El Banco de Inglaterra señala una postura flexible sobre sus reglas para stablecoins tras reconocer que su propuesta inicial pudo ser demasiado conservadora. La vicegobernadora Sarah Breeden dijo que el banco central revisa otras formas de gestionar esos riesgos, un giro relevante después de que la industria cuestionara los límites de tenencia propuestos. El borrador limitaría a las personas a £20.000 ($27.000) y a las empresas a £10 millones ($13,5 millones). Para un mercado que intenta convertir tokens digitales en rieles de pago, la posible flexibilización cambia el tono regulatorio, aunque mantiene cautela financiera.
Los límites a stablecoins vuelven a revisión
La propuesta original partía de un temor clásico de banco central: que grandes movimientos desde depósitos bancarios hacia stablecoins intensifiquen el estrés durante una crisis de liquidez. Esa preocupación explica por qué el Banco de Inglaterra comenzó con una base conservadora, aunque el marco pareciera restrictivo para emisores, firmas cripto y desarrolladores de pagos. Los comentarios de Breeden no eliminan el caso de riesgo. Más bien, reabren la pregunta sobre la proporcionalidad, si topes estrictos son la herramienta adecuada o si salvaguardas alternativas pueden atender corridas, rescates y adopción sin asfixiar el mercado.

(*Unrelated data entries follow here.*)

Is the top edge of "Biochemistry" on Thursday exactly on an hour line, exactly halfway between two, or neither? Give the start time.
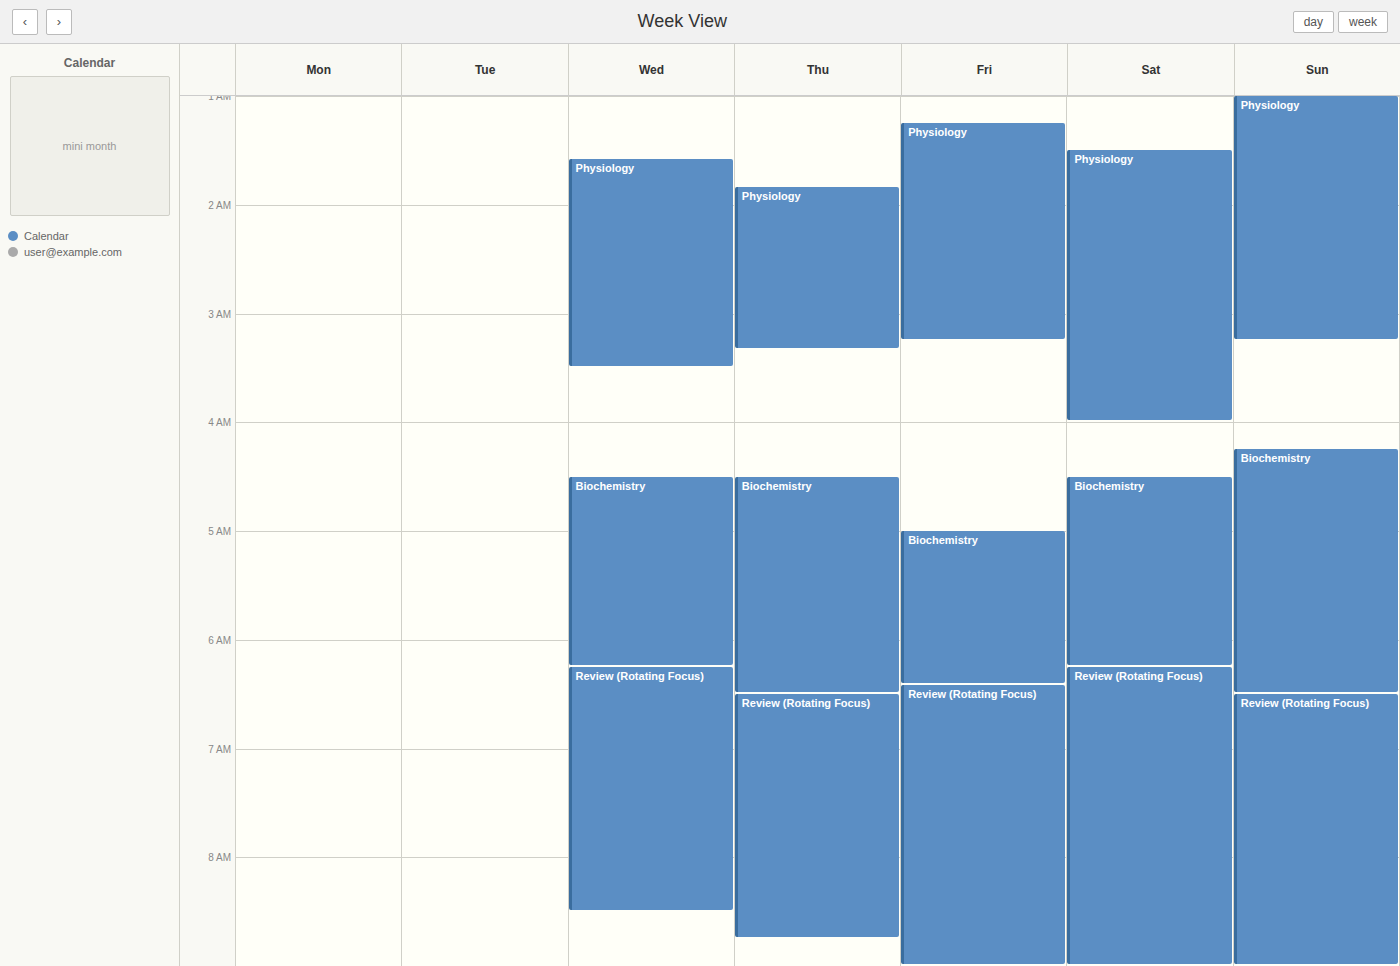
4:30 AM -- halfway between the 4 AM and 5 AM lines.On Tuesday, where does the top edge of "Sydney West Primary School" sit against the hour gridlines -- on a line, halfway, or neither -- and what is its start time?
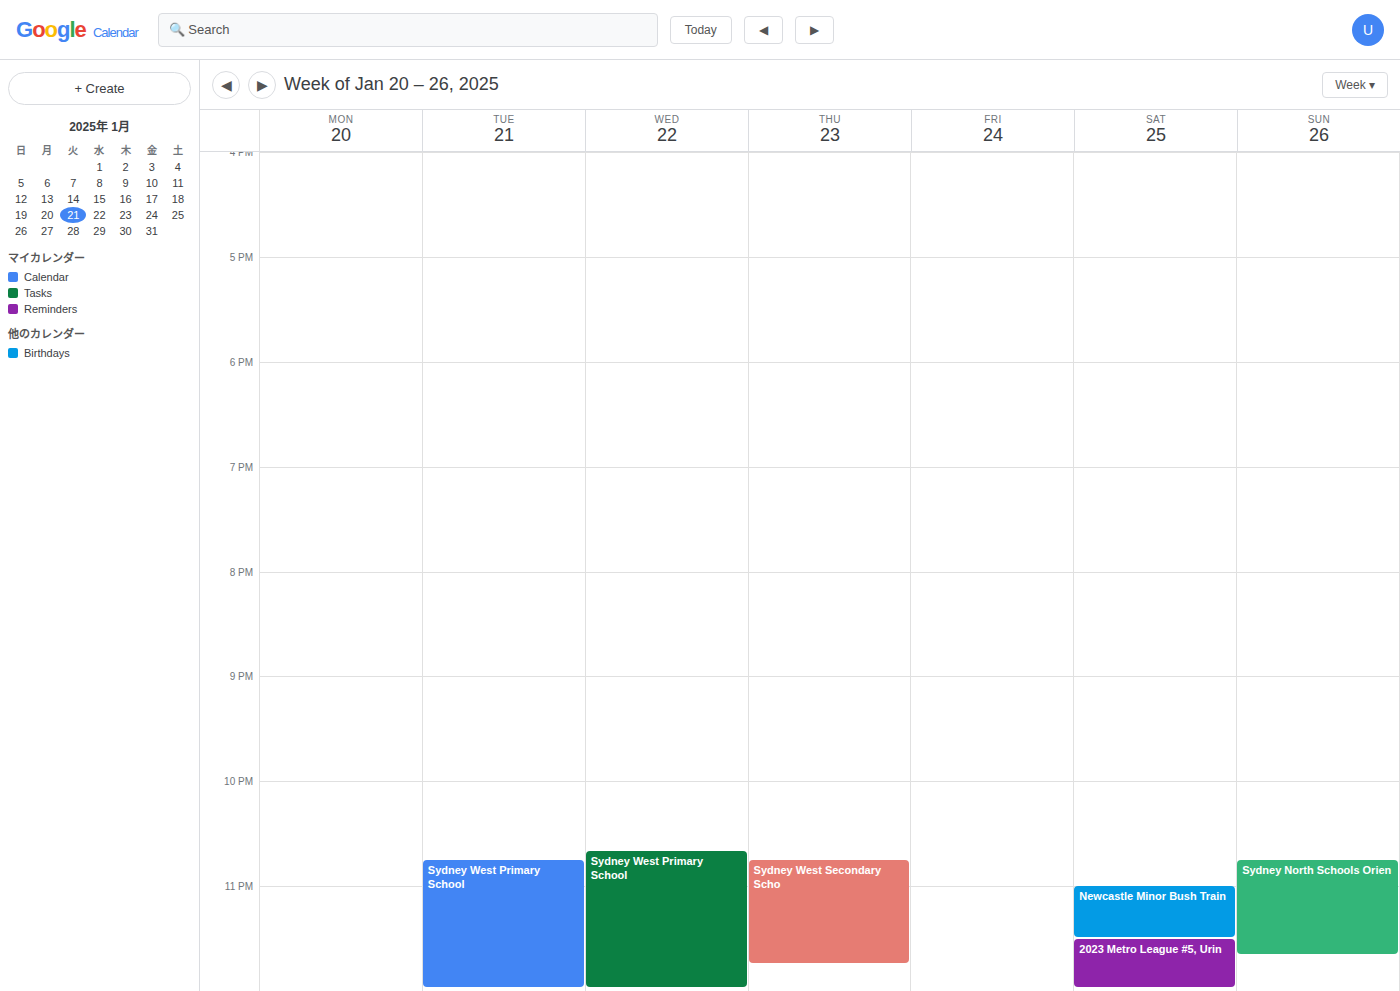
10:45 PM -- neither: three quarters of the way from the 10 PM line to the 11 PM line.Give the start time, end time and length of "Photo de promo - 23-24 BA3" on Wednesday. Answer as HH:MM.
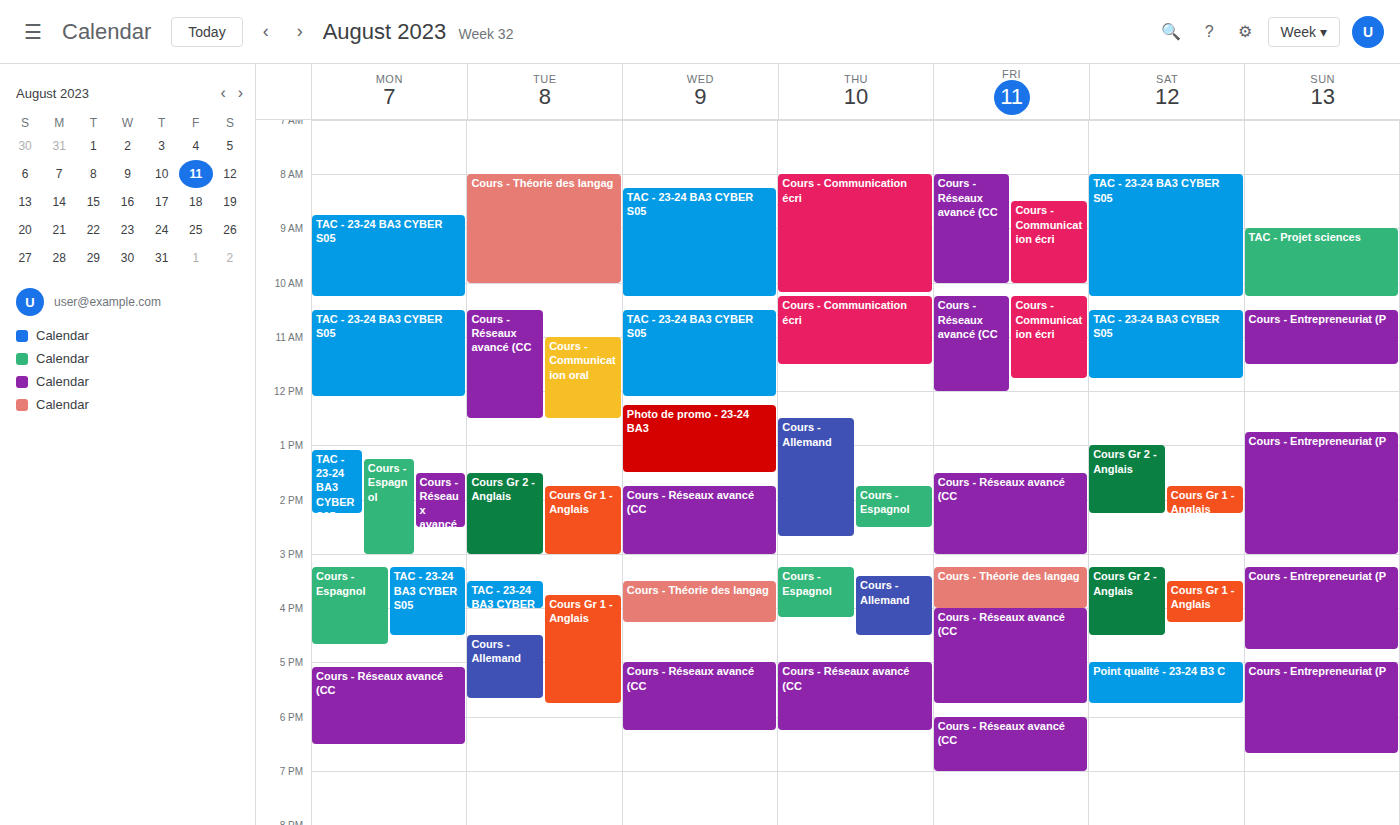
12:15 to 13:30, 1 hour 15 minutesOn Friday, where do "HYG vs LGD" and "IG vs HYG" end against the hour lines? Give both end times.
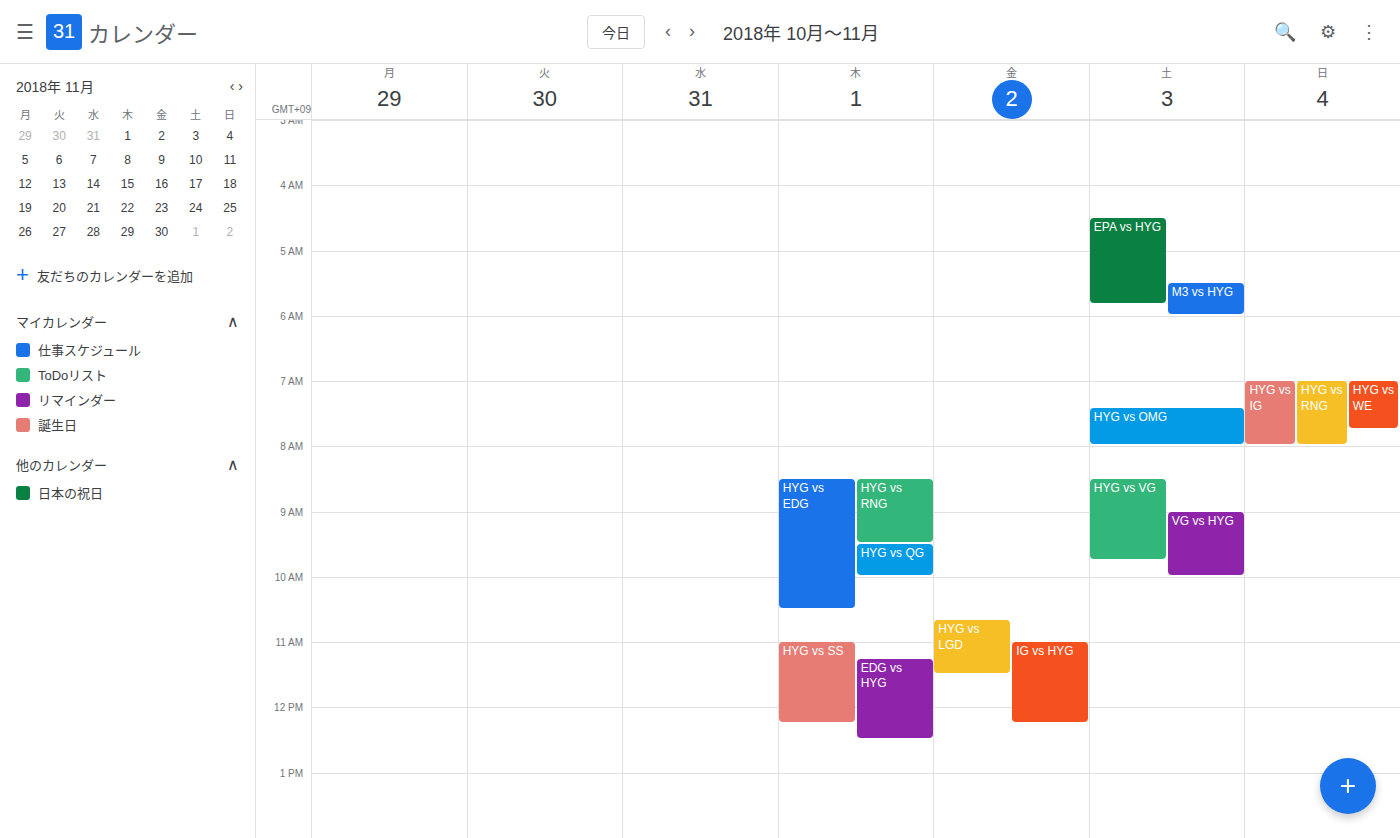
"HYG vs LGD": 11:30 AM, halfway between the 11 AM and 12 PM lines. "IG vs HYG": 12:15 PM, neither: a quarter of the way from the 12 PM line to the 1 PM line.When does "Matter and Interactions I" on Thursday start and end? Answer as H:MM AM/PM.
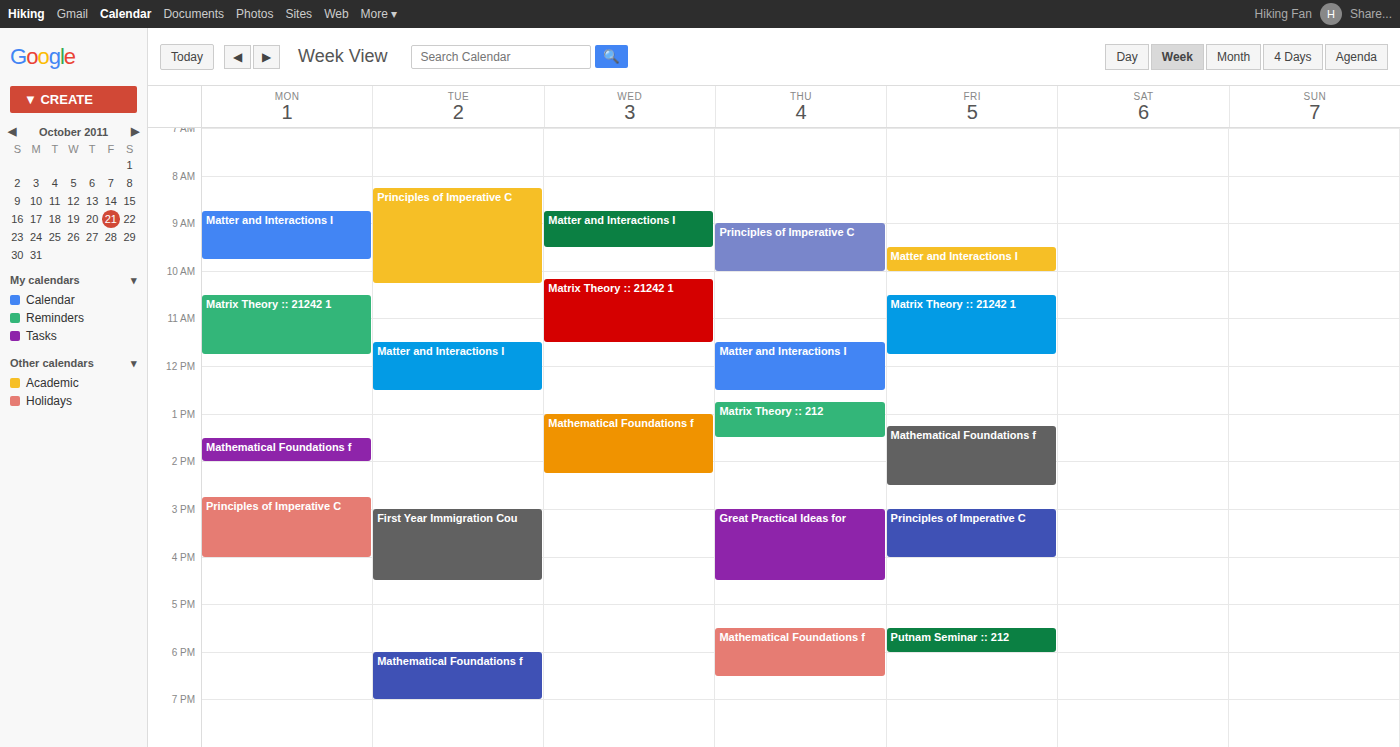
11:30 AM to 12:30 PM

El giro importa porque las stablecoins se ubican entre dos objetivos de política que compiten. Los reguladores quieren innovación en pagos, pero también proteger a bancos, consumidores y al sistema financiero si el dinero digital privado escala con rapidez. Los límites de tenencia buscaban frenar esa transición y reducir salidas súbitas de depósitos. Sin embargo, esas restricciones podrían hacer menos útiles las stablecoins en libras para empresas que necesitan saldos significativos. En esa tensión, el Reino Unido intenta equilibrar adopción y contención, y la revisión sugiere que el primer borrador fue excesivo.
Para los emisores, la señal es constructiva, pero incompleta. Reconsiderar los topes podría mejorar la perspectiva comercial de proyectos de stablecoins en Reino Unido, especialmente si las reglas finales permiten un uso más práctico por consumidores y compañías. Aun así, el banco central no ha abandonado su mandato de gestionar riesgo sistémico, y cualquier relajación probablemente conservará salvaguardas sobre liquidez, rescate y estrés de mercado. Lo desconcertante es que flexibilizar puede ser necesario para hacer viable el régimen. La regulación de stablecoins ahora depende de si la flexibilidad puede convivir con protección creíble.